One of the new things here is that almost
every page includes either a “Tip” relating to the recipe or a “Did You Know?”
box that turns the cookbook into a mini-treasure trove of tasty trivia. Samples
of the latter include: “There are 10,000 varieties of grapes in the world.” “It
takes 40 gallons of sap to make just one gallon of [maple] syrup!” “Most
[pineapples] come from Costa Rica.” “Pizza is the most popular food on
Instagram. Users post an average of 190,000 #pizza posts every day!” That last
“DYK” can serve as a reminder that there are plenty of recipes of all sorts to
be found online – but it also shows the limits of online food searches, which require
direction: you need to know what you want to make in order to find a way (or
190,000 ways) to make it. The Big, Fun
Kids Cookbook instead provides a whole slew of delicious options, and the
recipes really are kid-friendly: they are not overly simplistic, and a few may
even be somewhat challenging for first-time cooks and bakers, but they are easy
to follow, well-structured as to ingredients needed and processes to be
followed, and really do come out looking a lot like the book’s photos. Not even
cookbooks for adults always manage that
feat.
The specific recipes have a kid-friendly
edge to them, too. “Doughnut Egg-in-a-Hole” is simply a doughnut with an egg
cooked in the middle, complete with a helpful “Tip” to “use a round cookie
cutter or a small drinking glass to cut a bigger hole” if necessary. “Chinese
Meatball Sliders,” one of the recipes calling for less-than-familiar
ingredients, are a tasty combination of pork, panko, hoisin sauce, rice
vinegar, peeled fresh ginger and more – with a “Tip” on how to peel the ginger
more easily. “Ice Cream Wafflewich” simply melds toasted frozen waffles with
ice cream and includes a “DYK” explaining that the first ice cream sandwiches
“were sold from a pushcart in New York City in 1899” for a couple of cents
apiece. As for snacks, they range from the expected (baked mozzarella sticks)

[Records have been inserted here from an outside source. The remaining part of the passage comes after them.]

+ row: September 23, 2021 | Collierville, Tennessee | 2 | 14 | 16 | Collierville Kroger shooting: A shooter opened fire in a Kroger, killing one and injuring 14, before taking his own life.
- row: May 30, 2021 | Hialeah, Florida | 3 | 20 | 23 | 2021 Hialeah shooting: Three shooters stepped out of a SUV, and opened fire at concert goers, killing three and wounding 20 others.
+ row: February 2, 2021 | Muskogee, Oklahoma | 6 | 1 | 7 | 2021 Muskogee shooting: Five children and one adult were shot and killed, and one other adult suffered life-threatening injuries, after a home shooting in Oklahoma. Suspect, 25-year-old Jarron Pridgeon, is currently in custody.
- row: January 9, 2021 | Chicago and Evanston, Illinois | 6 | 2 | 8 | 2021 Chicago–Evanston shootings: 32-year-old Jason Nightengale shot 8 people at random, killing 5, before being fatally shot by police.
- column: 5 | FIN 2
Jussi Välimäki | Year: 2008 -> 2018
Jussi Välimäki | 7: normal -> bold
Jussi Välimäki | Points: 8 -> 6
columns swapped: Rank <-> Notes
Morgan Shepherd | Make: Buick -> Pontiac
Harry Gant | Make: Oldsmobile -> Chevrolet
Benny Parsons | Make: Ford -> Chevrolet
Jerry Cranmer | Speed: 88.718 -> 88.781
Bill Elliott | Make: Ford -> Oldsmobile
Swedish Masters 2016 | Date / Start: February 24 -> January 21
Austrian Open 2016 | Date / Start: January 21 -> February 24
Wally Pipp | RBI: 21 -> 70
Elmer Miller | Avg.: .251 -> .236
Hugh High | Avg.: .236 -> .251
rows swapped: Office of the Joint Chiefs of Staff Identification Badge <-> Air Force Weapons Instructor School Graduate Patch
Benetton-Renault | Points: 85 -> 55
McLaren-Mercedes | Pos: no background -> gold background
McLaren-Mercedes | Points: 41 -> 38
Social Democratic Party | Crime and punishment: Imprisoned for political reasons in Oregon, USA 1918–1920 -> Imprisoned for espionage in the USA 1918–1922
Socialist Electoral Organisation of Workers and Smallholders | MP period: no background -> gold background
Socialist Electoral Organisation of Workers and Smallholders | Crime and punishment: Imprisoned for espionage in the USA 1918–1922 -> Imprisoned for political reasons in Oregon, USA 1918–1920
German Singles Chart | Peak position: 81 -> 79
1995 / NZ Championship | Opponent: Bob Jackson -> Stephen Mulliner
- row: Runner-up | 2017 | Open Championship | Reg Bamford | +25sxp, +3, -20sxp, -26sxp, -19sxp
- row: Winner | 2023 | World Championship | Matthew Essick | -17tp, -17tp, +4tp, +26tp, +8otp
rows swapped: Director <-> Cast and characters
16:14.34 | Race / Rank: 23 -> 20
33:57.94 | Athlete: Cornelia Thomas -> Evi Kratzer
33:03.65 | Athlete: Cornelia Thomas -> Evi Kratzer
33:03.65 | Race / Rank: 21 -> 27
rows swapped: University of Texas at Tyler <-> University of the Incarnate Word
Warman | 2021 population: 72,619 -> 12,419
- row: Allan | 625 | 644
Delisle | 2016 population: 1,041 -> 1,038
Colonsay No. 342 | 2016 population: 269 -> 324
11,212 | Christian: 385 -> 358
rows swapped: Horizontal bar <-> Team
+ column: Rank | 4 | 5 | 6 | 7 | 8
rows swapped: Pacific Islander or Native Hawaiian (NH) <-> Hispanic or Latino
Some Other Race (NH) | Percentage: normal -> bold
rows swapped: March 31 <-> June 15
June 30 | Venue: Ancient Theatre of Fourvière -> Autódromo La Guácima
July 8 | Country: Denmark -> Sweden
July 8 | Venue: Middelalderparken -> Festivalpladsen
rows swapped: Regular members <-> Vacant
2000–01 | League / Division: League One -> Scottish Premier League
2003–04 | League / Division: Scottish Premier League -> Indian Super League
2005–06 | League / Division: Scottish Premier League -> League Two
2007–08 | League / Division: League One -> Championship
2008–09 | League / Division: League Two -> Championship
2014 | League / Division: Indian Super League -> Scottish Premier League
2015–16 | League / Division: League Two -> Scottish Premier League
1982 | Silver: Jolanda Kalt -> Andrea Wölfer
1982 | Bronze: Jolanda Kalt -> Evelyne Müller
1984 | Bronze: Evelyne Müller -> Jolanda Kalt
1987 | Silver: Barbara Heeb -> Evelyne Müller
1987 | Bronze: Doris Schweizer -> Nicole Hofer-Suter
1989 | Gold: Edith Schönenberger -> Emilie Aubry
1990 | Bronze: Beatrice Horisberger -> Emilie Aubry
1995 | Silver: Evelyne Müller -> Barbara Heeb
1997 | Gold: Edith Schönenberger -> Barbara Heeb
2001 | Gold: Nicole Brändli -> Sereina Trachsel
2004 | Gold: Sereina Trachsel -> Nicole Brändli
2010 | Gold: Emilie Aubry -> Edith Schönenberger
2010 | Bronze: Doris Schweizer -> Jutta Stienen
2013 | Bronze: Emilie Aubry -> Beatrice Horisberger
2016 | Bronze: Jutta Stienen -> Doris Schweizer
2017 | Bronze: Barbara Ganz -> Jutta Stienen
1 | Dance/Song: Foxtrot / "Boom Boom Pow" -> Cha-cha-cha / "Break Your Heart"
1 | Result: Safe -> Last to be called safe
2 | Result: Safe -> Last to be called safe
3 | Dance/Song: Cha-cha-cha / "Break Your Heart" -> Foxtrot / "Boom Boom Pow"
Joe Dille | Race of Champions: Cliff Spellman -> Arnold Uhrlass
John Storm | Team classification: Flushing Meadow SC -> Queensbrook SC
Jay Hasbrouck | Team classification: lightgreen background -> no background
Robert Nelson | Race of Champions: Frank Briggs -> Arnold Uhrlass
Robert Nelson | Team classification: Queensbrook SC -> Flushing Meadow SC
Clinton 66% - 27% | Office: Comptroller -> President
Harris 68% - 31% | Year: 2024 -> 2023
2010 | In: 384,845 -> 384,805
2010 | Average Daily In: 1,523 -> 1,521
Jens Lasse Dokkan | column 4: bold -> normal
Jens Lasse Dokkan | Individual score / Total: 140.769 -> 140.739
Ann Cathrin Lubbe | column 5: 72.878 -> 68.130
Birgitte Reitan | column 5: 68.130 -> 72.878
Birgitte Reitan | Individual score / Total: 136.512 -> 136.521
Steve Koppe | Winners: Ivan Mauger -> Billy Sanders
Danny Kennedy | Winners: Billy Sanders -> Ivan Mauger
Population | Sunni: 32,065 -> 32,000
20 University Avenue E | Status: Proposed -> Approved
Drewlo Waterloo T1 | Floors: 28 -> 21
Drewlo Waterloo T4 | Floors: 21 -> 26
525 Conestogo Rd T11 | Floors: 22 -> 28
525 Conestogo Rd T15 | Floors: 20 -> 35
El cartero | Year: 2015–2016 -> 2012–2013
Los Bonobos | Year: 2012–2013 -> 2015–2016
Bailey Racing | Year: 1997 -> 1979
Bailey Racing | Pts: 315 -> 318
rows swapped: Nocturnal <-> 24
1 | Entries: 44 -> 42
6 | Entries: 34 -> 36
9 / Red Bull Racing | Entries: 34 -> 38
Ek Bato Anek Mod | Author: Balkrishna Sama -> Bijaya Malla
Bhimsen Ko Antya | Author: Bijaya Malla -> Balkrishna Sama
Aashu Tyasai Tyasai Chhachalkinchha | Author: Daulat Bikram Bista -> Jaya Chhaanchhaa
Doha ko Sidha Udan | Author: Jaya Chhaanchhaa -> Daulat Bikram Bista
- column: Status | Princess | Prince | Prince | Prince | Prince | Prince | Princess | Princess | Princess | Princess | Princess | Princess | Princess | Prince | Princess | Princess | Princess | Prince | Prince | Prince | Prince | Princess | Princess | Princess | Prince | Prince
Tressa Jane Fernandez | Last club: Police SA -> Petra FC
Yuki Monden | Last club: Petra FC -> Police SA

to the unexpected (caramelized mango, sweet strawberry popcorn), and even
include variations on “Ants on a Log” – the original adds peanut butter and
raisins to celery sticks, but The Big,
Fun Kids Cookbook creates toppings such as hummus plus Goldfish pretzels,
or pimiento cheese plus bacon.
The variations on the familiar are only
part of the enjoyment here. Kids paging through the book will unexpectedly come
across periodic “pop quiz” pages with titles such as “Name That Cereal!”
(pictures of 15 cereals to be matched to their names) and “Lunch-Box Close-Ups”
(highly magnified foods to be identified). But these are not the most
distinctive element of the book: that would be a section that is not included in typical cookbooks for
kids (or adults) called “Fake-Out Cakes.” This has 10 marvelous recipes for
cakes that look so much like non-cake foods that you have to see them to
believe them: “Ice Cream Steak and Fries,” “Candy Bar Cake,” “Cheeseburger
Cake,” “Mac and Cheese Cake,” and half a dozen more. These are not the easiest
recipes in the book – the section, appropriately, appears toward the end – but
they provide some of the greatest feeling of accomplishment, even if young
cooks’ creations are not quite as perfect as the photos shown.
Every recipe in The Big, Fun Kids Cookbook starts with timing-and-servings information: “active” (preparation time), “total” (start-to-finish time), and “serves” (number of portions). This makes it easy to decide which recipes to try under what circumstances, and also simplifies the task of making more or less of a particular food. The basics of what to do and how to do it are all there in The Big, Fun Kids Cookbook, and the attractive layout, bonus features (even a six-page coloring section at the very end), mixture of ordinary and unusual recipes, and factual tidbits make this offering a winner on all levels. Well, all but one: somebody should remind the Food Network Magazine personnel (or whatever people came up with this book’s title) that even though kids often use the word “fun” as an adjective, it is really a noun. However, this is not to discount the fact that The Big, Fun Kids Cookbook really is, well, fun.